A nona candidata a responder o formulário é Kerexu, 35 anos, postulante a uma vaga na Câmara Federal pelo Partido Socialismo e Liberdade (PSOL). Mulher cis*, heterossexual e indígena, Kerexu vive na Terra Indígena Morro dos Cavalos, em Palhoça. Foi cacica do seu povo Guarani e é formada em Licenciatura Indígena pela Universidade Federal de Santa Catarina (UFSC).
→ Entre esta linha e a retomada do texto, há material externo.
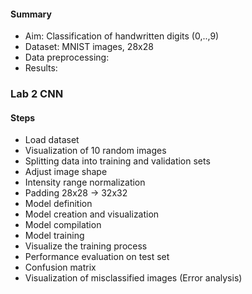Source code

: 
#### Summary
- Aim: Classification of handwritten digits (0,..,9)
- Dataset: MNIST images, 28x28
- Data preprocessing:
- Results:


### Lab 2 CNN
#### Steps
- Load dataset
- Visualization of 10 random images
- Splitting data into training and validation sets
- Adjust image shape
- Intensity range normalization
- Padding 28x28 $\to$ 32x32
- Model definition
- Model creation and visualization
- Model compilation
- Model training
- Visualize the training process
- Performance evaluation on test set
- Confusion matrix
- Visualization of misclassified images (Error analysis)
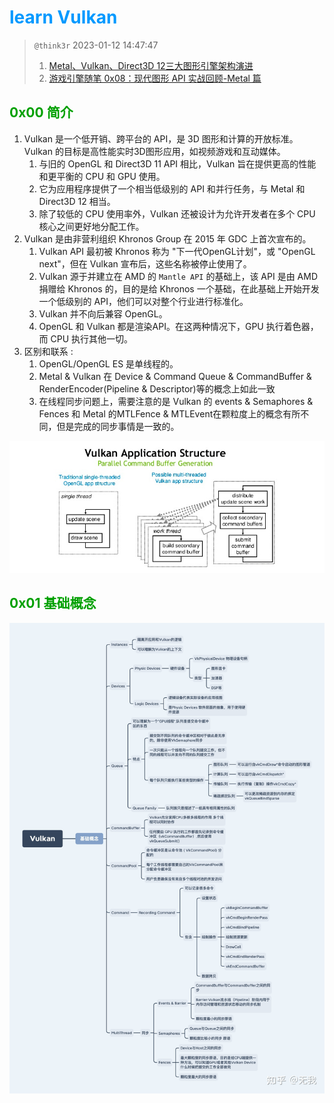 # <font color=#0099ff> **learn Vulkan** </font>

> `@think3r` 2023-01-12 14:47:47
> 1. [Metal、Vulkan、Direct3D 12三大图形引擎架构演进](https://www.cnblogs.com/taylorshi/p/15945916.html)
> 2. [游戏引擎随笔 0x08：现代图形 API 实战回顾-Metal 篇](https://zhuanlan.zhihu.com/p/114072278)

## <font color=#009A000> 0x00 简介 </font>

1. Vulkan 是一个低开销、跨平台的 API，是 3D 图形和计算的开放标准。Vulkan 的目标是高性能实时3D图形应用，如视频游戏和互动媒体。
   1. 与旧的 OpenGL 和 Direct3D 11 API 相比，Vulkan 旨在提供更高的性能和更平衡的 CPU 和 GPU 使用。
   2. 它为应用程序提供了一个相当低级别的 API 和并行任务，与 Metal 和 Direct3D 12 相当。
   3. 除了较低的 CPU 使用率外，Vulkan 还被设计为允许开发者在多个 CPU 核心之间更好地分配工作。
2. Vulkan 是由非营利组织 Khronos Group 在 2015 年 GDC 上首次宣布的。
   1. Vulkan API 最初被 Khronos 称为 "下一代OpenGL计划"，或 "OpenGL next"，但在 Vulkan 宣布后，这些名称被停止使用了。
   2. Vulkan 源于并建立在 AMD 的 `Mantle API` 的基础上，该 API 是由 AMD 捐赠给 Khronos 的，目的是给 Khronos 一个基础，在此基础上开始开发一个低级别的 API，他们可以对整个行业进行标准化。
   3. Vulkan 并不向后兼容 OpenGL。
   4. OpenGL 和 Vulkan 都是渲染API。在这两种情况下，GPU 执行着色器，而 CPU 执行其他一切。
3. 区别和联系 :
   1. OpenGL/OpenGL ES 是单线程的。
   2. Metal & Vulkan 在 Device & Command Queue & CommandBuffer & RenderEncoder(Pipeline & Descriptor)等的概念上如此一致
   3. 在线程同步问题上，需要注意的是 Vulkan 的 events & Semaphores & Fences 和 Metal 的MTLFence & MTLEvent在颗粒度上的概念有所不同，但是完成的同步事情是一致的。

![vulkan struct](../image/vulkan_struct.png)

## <font color=#009A000> 0x01 基础概念 </font>

![vulkan 概念](../image/vulkan_%E5%9F%BA%E7%A1%80%E6%A6%82%E5%BF%B5.jpg)
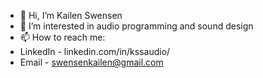 - 👋 Hi, I’m Kailen Swensen
- 👀 I’m interested in audio programming and sound design
- 📫 How to reach me: 
- LinkedIn - linkedin.com/in/kssaudio/
- Email - swensenkailen@gmail.com

<!---
swensenkailen/swensenkailen is a ✨ special ✨ repository because its `README.md` (this file) appears on your GitHub profile.
You can click the Preview link to take a look at your changes.
--->
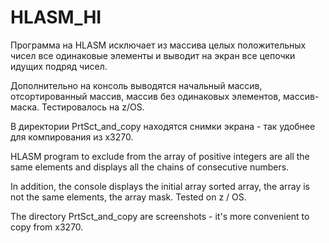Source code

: # HLASM_HI

Программа на HLASM исключает из массива целых положительных чисел все одинаковые элементы и выводит на экран все цепочки идущих подряд чисел.

Дополнительно на консоль выводятся начальный массив, отсортированный массив, массив без одинаковых элементов, массив-маска.
Тестировалось на z/OS.

В директории PrtSct_and_copy находятся снимки экрана - так удобнее для компирования из x3270.


HLASM program to exclude from the array of positive integers are all the same elements and displays all the chains of consecutive numbers.

In addition, the console displays the initial array sorted array, the array is not the same elements, the array mask.
Tested on z / OS.

The directory PrtSct_and_copy are  screenshots - it's more convenient to copy from x3270.
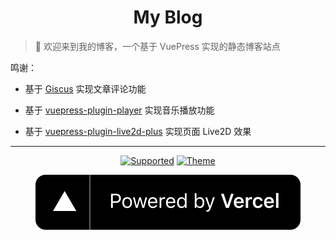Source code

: <div align='center'>

# My Blog

<div align='left'>

> 👏 欢迎来到我的博客，一个基于 VuePress 实现的静态博客站点

鸣谢：

- 基于 [Giscus](https://github.com/giscus/giscus) 实现文章评论功能

- 基于 [vuepress-plugin-player](https://github.com/vuepress-aurora/vuepress-theme-aurora/tree/master/Aurora-plugin/vuepress-plugin-player) 实现音乐播放功能

- 基于 [vuepress-plugin-live2d-plus](https://github.com/xinlei3166/vuepress-plugin-live2d-plus) 实现页面 Live2D 效果

</div>

---

[![Supported](https://img.shields.io/badge/Supported%20by-VuePress%20%E2%86%92-gray.svg?colorA=655BE1&colorB=4F44D6&style=for-the-badge)](https://v2.vuepress.vuejs.org/)
[![Theme](https://img.shields.io/badge/Theme%20by-Gungnir%20%E2%86%92-gray.svg?colorA=61c265&colorB=4CAF50&style=for-the-badge)](https://github.com/Renovamen/vuepress-theme-gungnir)

[![vercel](./docs/.vuepress/public/images/vercel.svg)](https://vercel.com/?utm_source=blog&utm_campaign=oss)

</div>
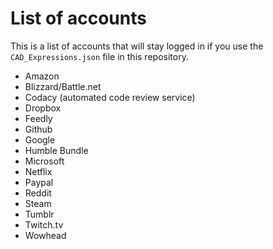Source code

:# List of accounts 
This is a list of accounts that will stay logged in if you use the `CAD_Expressions.json` file in this repository.

- Amazon
- Blizzard/Battle.net
- Codacy (automated code review service)
- Dropbox
- Feedly
- Github
- Google
- Humble Bundle
- Microsoft
- Netflix
- Paypal
- Reddit
- Steam
- Tumblr
- Twitch.tv
- Wowhead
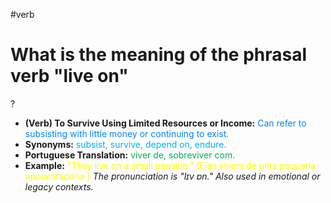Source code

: #verb

# What is the meaning of the phrasal verb "live on"
?
* **(Verb) To Survive Using Limited Resources or Income:** <span style="color:rgb(0, 132, 255)">Can refer to subsisting with little money or continuing to exist.</span>
* **Synonyms:** <span style="color:rgb(0, 176, 240)">subsist, survive, depend on, endure.</span>
* **Portuguese Translation:** <span style="color:rgb(0, 176, 80)">viver de, sobreviver com.</span>
* **Example:** <span style="color:rgb(255, 255, 0)">"They live on a small pension." (Eles vivem de uma pequena aposentadoria.)</span>
*The pronunciation is "lɪv ɒn." Also used in emotional or legacy contexts.*
<!--SR:!2025-07-11,3,250-->
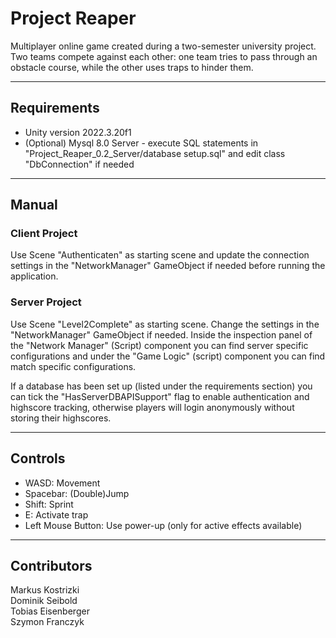 # Project Reaper

Multiplayer online game created during a two-semester university project.
Two teams compete against each other: one team tries to pass through an obstacle course, while the other uses traps to hinder them.

***

## Requirements
- Unity version 2022.3.20f1
- (Optional) Mysql 8.0 Server - execute SQL statements in "Project_Reaper_0.2_Server/database setup.sql" and edit class "DbConnection" if needed

***

## Manual

### Client Project
Use Scene "Authenticaten" as starting scene and update the connection settings in the "NetworkManager" GameObject if needed before running the application.

### Server Project
Use Scene "Level2Complete" as starting scene. Change the settings in the "NetworkManager" GameObject if needed.
Inside the inspection panel of the "Network Manager" (Script) component you can find server specific configurations and under the "Game Logic" (script) component
you can find match specific configurations.

If a database has been set up (listed under the requirements section) you can tick the "HasServerDBAPISupport" flag to enable authentication and highscore tracking,
otherwise players will login anonymously without storing their highscores.

***

## Controls
- WASD: Movement
- Spacebar: (Double)Jump
- Shift: Sprint
- E: Activate trap
- Left Mouse Button: Use power-up (only for active effects available)

***

## Contributors 
Markus Kostrizki <br/>
Dominik Seibold <br/>
Tobias Eisenberger <br/>
Szymon Franczyk <br/>
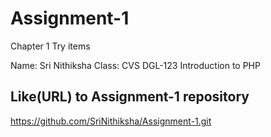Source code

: # Assignment-1
Chapter 1 Try items

Name: Sri Nithiksha
Class: CVS DGL-123 Introduction to PHP

## Like(URL) to Assignment-1 repository
https://github.com/SriNithiksha/Assignment-1.git
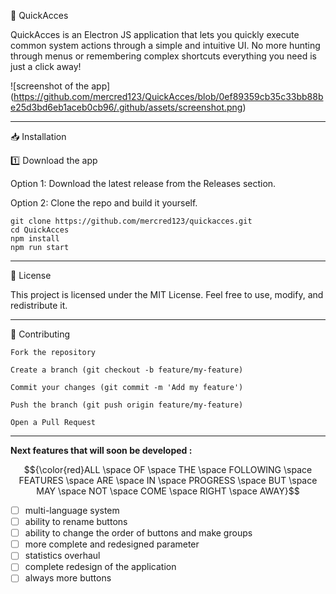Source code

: 📌 QuickAcces

QuickAcces is an Electron JS application that lets you quickly execute common system actions through a simple and intuitive UI.
No more hunting through menus or remembering complex shortcuts everything you need is just a click away!

![screenshot of the app] (https://github.com/mercred123/QuickAcces/blob/0ef89359cb35c33bb88be25d3bd6eb1aceb0cb96/.github/assets/screenshot.png)

___

📥 Installation

1️⃣ Download the app

   Option 1: Download the latest release from the Releases section.

   Option 2: Clone the repo and build it yourself.

    git clone https://github.com/mercred123/quickacces.git
    cd QuickAcces
    npm install
    npm run start

___

📄 License

This project is licensed under the MIT License.
Feel free to use, modify, and redistribute it.

___

🤝 Contributing

    Fork the repository

    Create a branch (git checkout -b feature/my-feature)

    Commit your changes (git commit -m 'Add my feature')

    Push the branch (git push origin feature/my-feature)

    Open a Pull Request

___

**Next features that will soon be developed :**

$${\color{red}ALL \space OF \space THE \space FOLLOWING \space FEATURES \space ARE \space IN \space PROGRESS \space BUT \space MAY \space NOT \space COME \space RIGHT \space AWAY}$$

- [ ] multi-language system
- [ ] ability to rename buttons
- [ ] ability to change the order of buttons and make groups
- [ ] more complete and redesigned parameter
- [ ] statistics overhaul
- [ ] complete redesign of the application
- [ ] always more buttons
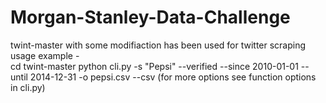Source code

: # Morgan-Stanley-Data-Challenge

twint-master with some modifiaction has been used for twitter scraping
usage example -  
cd twint-master
python cli.py -s "Pepsi" --verified --since 2010-01-01 --until 2014-12-31 -o pepsi.csv --csv
(for more options see function options in cli.py)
Catarinas: Conte um pouco sobre sua trajetória de vida/militância e quais motivações a levaram a disputar essas eleições.
Kerexu: Sou Mulher indígena, da etnia Guarani que habita milenarmente este estado e este país, originariamente nosso. Sou mãe, avó, formada em Licenciatura Indígena pela Universidade Federal de Santa Catarina e, antes de tudo, nasci Guerreira.  Sempre acompanhei as lideranças do meu povo e depois que cresci passei a acompanhar o Movimento Indígena do Brasil, que é referência no Planeta por sua diversidade e força na defesa da Floresta e do Bem Viver. Fui escolhida para ser cacica da Terra Indígena Morro dos Cavalos, para nós uma função que une Diplomacia entre o universo não-indígena e o multiverso Guarani, pois em nossas aldeias somos muitos seres além dos humanos: somos plantas, bichos da floresta, ar, água, fogo e todas as entidades ancestrais que nos criaram e seguem conosco. Depois que deixei de ser cacica devido às ameaças de morte e ataques que sofri, continuei na militância no Movimento Indígena e fui articuladora da APIB – Articulação dos Povos Indígenas do Brasil -, que reúne todos os Povos Indígenas brasileiros, somos 305 etnias e falamos 274 línguas diferentes.
Quando se aproximaram as eleições, nós indígenas nos organizamos nacionalmente para vencer uma barreira histórica, que é de ocuparmos uma cadeira no Congresso Nacional, que foi ocupada apenas pelo cacique Mario Juruna, eleito em 1982 até 1986. Nossa missão em 2018 é eleger o máximo de indígenas possível em todos os estados do país, e aqui em Santa Catarina eu represento esta missão com muito orgulho e força na vitória.

Catarinas: Qual a importância de se eleger mulheres feministas em 2018?
Kerexu: Nós Mulheres teríamos que ocupar a maioria das cadeiras do Congresso, pois somos maioria no Brasil. Mas não é assim que vemos na realidade. Vemos todos os dias líderes homens e a maioria machistas, que disputam o poder sem qualquer noção de cuidado com os demais, e pensam apenas em seus grupos políticos. As poucas Mulheres que no Congresso nos representam precisam de nosso apoio para não sofrerem com os atropelos dos truculentos, que reverberam em cada canto do país com o feminicídio, estupro e toda a forma de ataques machistas às Mulheres. Ser feminista é ser Guerreira, e essa é minha missão.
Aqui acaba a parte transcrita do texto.